An additional web service “Spludlow-WebService-Admin” exists that runs as a local administrator account to perform these elevated tasks. This web service only has limited methods available, unlike the main web service that can run anything.

The Program files for the Admin Web Service are kept in a separate directory to the rest of the Framework, which is not writable by “SpludlowUser”. This means the Framework can update its self but can’t modify the Admin Web Service, the only bit running as administrator, and replace it with a hacked version.

NOTE: For extra security modify the UpdateWebServiceAdmin() in the Admin Web Service, so however the “SystemUpdateMode” flag is set it can’t update its self.

Credentials System

The framework keeps its secrets in the directory “C:\ProgramData\SpludlowV1\Config\Credentials”. A strict TextTable with encrypted columns is stored for the Framework users, “SpludlowUser” and “SpludlowAdmin” a developer user that is a member of “SpludlowGroup” may also have a file here.

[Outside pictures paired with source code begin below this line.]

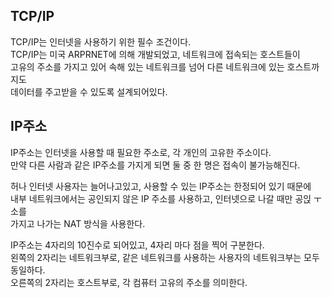 ## TCP/IP

TCP/IP는 인터넷을 사용하기 위한 필수 조건이다.  
TCP/IP는 미국 ARPRNET에 의해 개발되었고, 네트워크에 접속되는 호스트들이  
고유의 주소를 가지고 있어 속해 있는 네트워크를 넘어 다른 네트워크에 있는 호스트까지도  
데이터를 주고받을 수 있도록 설계되어있다.

## IP주소

IP주소는 인터넷을 사용할 때 필요한 주소로, 각 개인의 고유한 주소이다.  
만약 다른 사람과 같은 IP주소를 가지게 되면 둘 중 한 명은 접속이 불가능해진다.

허나 인터넷 사용자는 늘어나고있고, 사용할 수 있는 IP주소는 한정되어 있기 때문에  
내부 네트워크에서는 공인되지 않은 IP 주소를 사용하고, 인터넷으로 나갈 때만 공읹 ㅜ소를  
가지고 나가는 NAT 방식을 사용한다.

IP주소는 4자리의 10진수로 되어있고, 4자리 마다 점을 찍어 구분한다.  
왼쪽의 2자리는 네트워크부로, 같은 네트워크를 사용하는 사용자의 네트워크부는 모두 동일하다.  
오른쪽의 2자리는 호스트부로, 각 컴퓨터 고유의 주소를 의미한다.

Encryption is performed using the .net class “System.Security.Cryptography.ProtectedData” which is a wrapper for the OS Data Protection API (DPAPI). The protection scope used is current user, meaning that only the same user can encrypt and decrypt, not other users on the host.

Modify the Framework Yourself

There are ways you can improve security yourself by making small changes to the Framework’s code. Just make sure you can coordinate them with updates.

You could modify sensitive classes to operate in a non-standard way so attackers won’t find what they are looking for.

Access Denied – It’s my computer, just let me do it.

There are scenarios where you just don’t want to mess about with permissions or security. Maybe you don’t care, or not connected to a network, or a single computer on a home network.

If you are having problems accessing resources on the local machine, like the file system, and just want to get on with it, and can’t be bothered to set permissions on resources then add the “SpludlowUser” user to the local group “Administrators”:

· Go to Computer Management->System Tools->Local Users and Groups->Groups

· Double click on the “Administrators” group

· Click the “Add” button and find the user “SpludlowUser” and add it

WARNING: This is not recommended, it is a dirty work around, you should learn to assign permissions for the user “SpludlowUser” to the resources you can’t access.

HTTP without SSL

If you can’t be bothered to set up SSL certificates, putting http: at the start of all web service addresses instead of https: will still work.